Aber: Nichts ist in Stein gemeißelt. So wandlungsfähig wie die inneren Faktoren eines Unternehmens sind, so muss es auch sein Corporate Design sein. Denn Anlässe, das Corporate Design anzupassen gibt es viele, interne wie externe. Zu den internen Gründen gehören beispielsweise Änderungen im Leistungsangebot, neue Produkt- oder Dienstleistungsmarken, modifizierte Produktionsverfahren und –prozesse, eine verstärkte Internationalisierung oder die Erschließung neuer Zielgruppen sowie ein Generationswechsel in der Unternehmensleitung. Zu den externen Impulsen zählen etwa ein neuer Zeitgeist, ein verändertes Kommunikationsverhalten oder sich wandelnde Werte in der Gesellschaft.
Der Haushaltsgerätehersteller Vorwerk etwa stand vor einigen Jahren vor dem Problem, dass das Vorzeigeprodukt des Unternehmens, der Staubsauger „Kobold“, Umsatzeinbußen in Deutschland verzeichnete.

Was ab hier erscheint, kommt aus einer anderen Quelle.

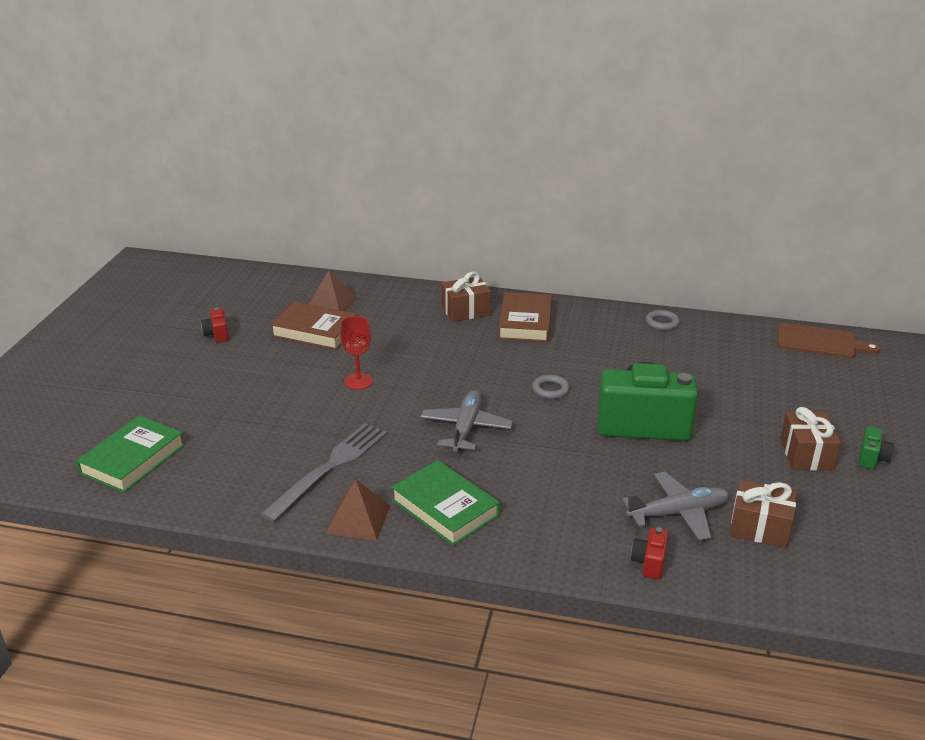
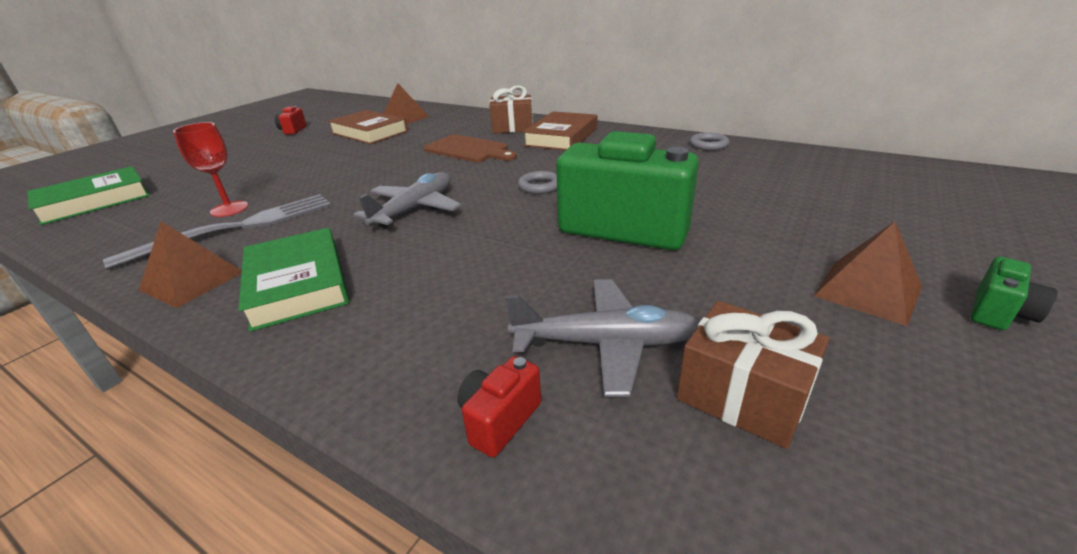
camera: 20 degrees right, 0 degrees up
(358, 381) = (359, 165): red goblet -> red goblet (229, 209)
(806, 454) = (867, 291): brown gift -> brown pyramid
(820, 342) = (913, 171): brown cutting board -> brown cutting board (468, 150)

Außerdem hatten Marktforschungsumfragen ergeben, dass die Marke bei jüngeren Zielgruppen als altmodisch galt. Das Management verstand die Warnsignale und ließ dem Traditionsunternehmen ein neues Corporate Design verpassen, welches die Werte, für die Vorwerk steht – Innovationskraft, Qualität, Kundennähe – deutlich besser widerspiegelt als das alte CD, in dem die Innovationskraft so gut wie gar nicht zum Ausdruck kam. Die angestaubte Markenfarbe Grün wurde ihrer Dominanz beraubt und setzt im neuen Design nur noch Akzente. Die neuen Hauptfarben Weiß und Anthrazit muten jünger und moderner an. Auch das Produktdesign und die Markenwelt der Vorwerk-Shops wurden gemäß dem neuen CD überarbeitet. Mit Erfolg: Der „Kobold“-Umsatz stieg in den Folgejahren um rund ein Viertel an, der Alleskönner „Thermomix“ verzeichnete in der gleichen Zeit sogar ein Umsatzplus von 80 Prozent.
Vorwerk ist offensichtlich der Spagat eines jeden guten Redesigns gelungen: sich zu erneuern, ohne sich selbst untreu zu werden. Oder, anders ausgedrückt: für neue Zielgruppen attraktiv zu werden, ohne die Stammkunden zu vergraulen. Dies ist gelungen, weil die oberste Maxime einer CD-Anpassung berücksichtigt wurde: Das Corporate Design muss zu jeder Zeit 100%iger visueller Ausdruck der Marke sein, die es repräsentiert.